Biological information is expensive. We have discussed the extraordinary energetic cost of replication, transcription, and translation in previous chapters. The ATP requirements of converting information from a gene in a chromosome to protein imposes a need for efficiency, explaining the pervasive and often complex regulation of the expression of every gene.
Of the 4,000 or so genes in the typical bacterial genome, or the 20,000 genes in the human genome, only a fraction are expressed in a cell at any given time. Some gene products are present in very large amounts: the elongation factors required for protein synthesis, for example, are among the most abundant proteins in bacteria, and ribulose 1,5-bisphosphate carboxylase/oxygenase (rubisco) of plants and photosynthetic bacteria is one of the most abundant enzymes in the biosphere. Other gene products occur in much smaller amounts; for instance, a cell may contain only a few molecules of the enzymes that repair rare DNA lesions. Requirements for some gene products change over time. The need for enzymes in certain metabolic pathways may wax and wane as food sources change or are depleted. During development of a multicellular organism, some proteins that influence cellular differentiation are present for just a brief time in only a few cells. Specialization of cellular function can greatly affect the need for various gene products; an example is the uniquely high concentration of a single protein — hemoglobin — in erythrocytes. It is clear from these examples that the appearance of gene products must be regulated. Our exploration of the regulation of gene expression is once again guided by multiple principles:
The cellular concentration of a protein is determined by a delicate balance of at least seven processes, each having several potential points of regulation. These processes include synthesis of the primary RNA transcript (transcription); posttranscriptional modification of mRNA; degradation of mRNA; protein synthesis (translation); posttranslational modification of proteins; protein targeting and transport; and protein degradation.
Regulation is achieved by specialized proteins and RNAs. The proteins are usually ligand-binding proteins with no other function. They bind to specific sequences in DNA or RNA. They respond to molecular signals that can be any kind of biological molecule. The RNAs either interact with other RNAs or serve as protein cofactors.
Regulated gene expression may bring about increases or decreases in the amount of a gene product. Gene products that increase in concentration under particular molecular circumstances are referred to as inducible; the process of increasing their expression is induction. Conversely, gene products that decrease in concentration in response to a molecular signal are referred to as repressible, and the process is called repression.
The default transcriptional state of a gene, on or off, is dictated in part by the size and complexity of the genome. In bacteria, where genomes are relatively small and DNA is readily accessible, the default state of genes is generally “on.” Transcription of each gene or gene cluster is usually limited by a specific protein repressor. In eukaryotes, where genomes are larger and genes are encapsulated in chromatin, the default state of most genes is “off.” Gene transcription requires chromatin modification followed by the action of transcription activators.
Regulation is expensive. For many genes, especially in eukaryotes, the regulatory processes can require a considerable investment of chemical energy. That expenditure is nevertheless small when compared to the cost of RNA and protein synthesis when the gene is expressed.
The steps required to generate and then remove an active protein or RNA, all of which may be regulated, are summarized in Figure 28-1. We have examined several of the relevant regulatory mechanisms in previous chapters. Posttranscriptional modification of mRNA, by processes such as alternative splicing patterns (see Fig. 26-20) or RNA editing (see Figs 27-10 and 27-12), can affect which proteins are produced from an mRNA transcript and in what amounts. A variety of nucleotide sequences in an mRNA can affect the rate of its degradation (p. 986). Many factors affect the rate at which an mRNA is translated into a protein, as well as the posttranslational modification, targeting, and eventual degradation of that protein (Chapter 27).

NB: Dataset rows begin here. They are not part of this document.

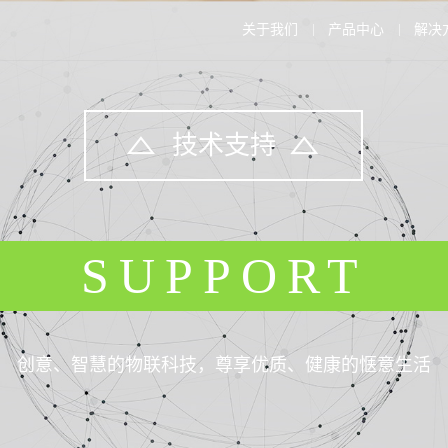
关于我们
产品中心
解决
技术支持
SUPPORT
创意、智慧的物联科技，尊享优质、健康的惬意生活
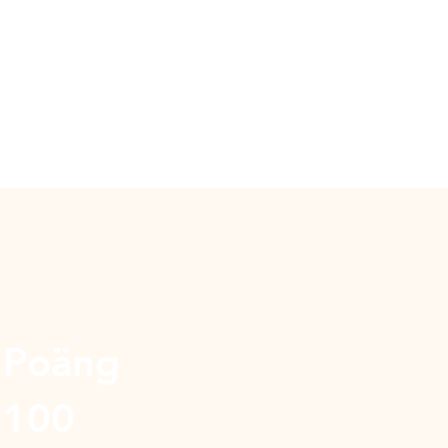
Poäng
100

Of the regulatory processes illustrated in Figure 28-1, those operating at the level of transcription initiation are particularly well-documented. These processes are a major focus of this chapter, although we also consider other mechanisms. As noted in earlier chapters, the complexity of an organism is not reflected in the number of its protein-coding genes. Instead, as complexity increases from bacteria to mammals, mechanisms of gene regulation become more elaborate, and posttranscriptional and translational regulation play greater roles.
Control of transcription initiation permits the synchronized regulation of multiple genes encoding products with interdependent activities. For example, when their DNA is heavily damaged, bacterial cells require a coordinated increase in the levels of the many DNA repair enzymes. And perhaps the most sophisticated form of coordination occurs in the complex regulatory circuits that guide the development of multicellular eukaryotes, which can include many types of regulatory mechanisms.

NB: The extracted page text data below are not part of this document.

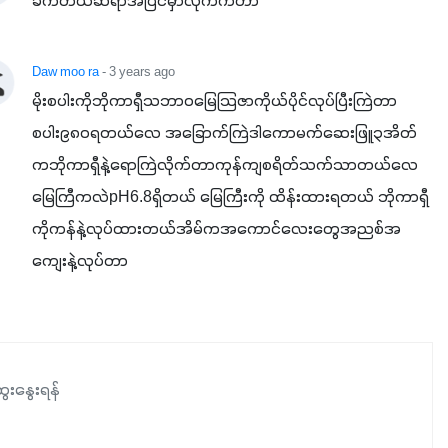
ခက်တယ်ဆရာအပြင်မှာလုက်ကတာ
Daw moo ra
- 3 years ago
မိုးစပါးကိုဘိုကာရှီသဘာဝမြေသြဇာကိုယ်ပိုင်လုပ်​ပြီးကြဲတာ
စပါး၉၈၀ရတယ်လေ အခြောက်ကြဲဒါကောမက်ဆေးဖြူ၃အိတ်
ကဘိုကာရှီနဲ့ရော​ကြဲလိုက်တာကုန်ကျစရိတ်သက်သာတယ်လေ
မြေကြီကလဲpH6.8ရှိတယ် မြေကြီးကို ထိန်းထားရတယ် ဘိုကာရှီ
ကိုကန်နဲ့လုပ်ထားတယ်အိမ်ကအကောင်လေးတွေအညစ်အ
ကျေးနဲ့လုပ်တာ
ေးနွေးရန်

We begin by examining the interactions between proteins and DNA that are the key to transcriptional regulation. We next discuss the specific proteins that influence the expression of specific genes, first in bacterial and then in eukaryotic cells. Information about posttranscriptional and translational controls is included in the discussion, where relevant, to provide a more complete overview of the rich complexity of cellular regulation.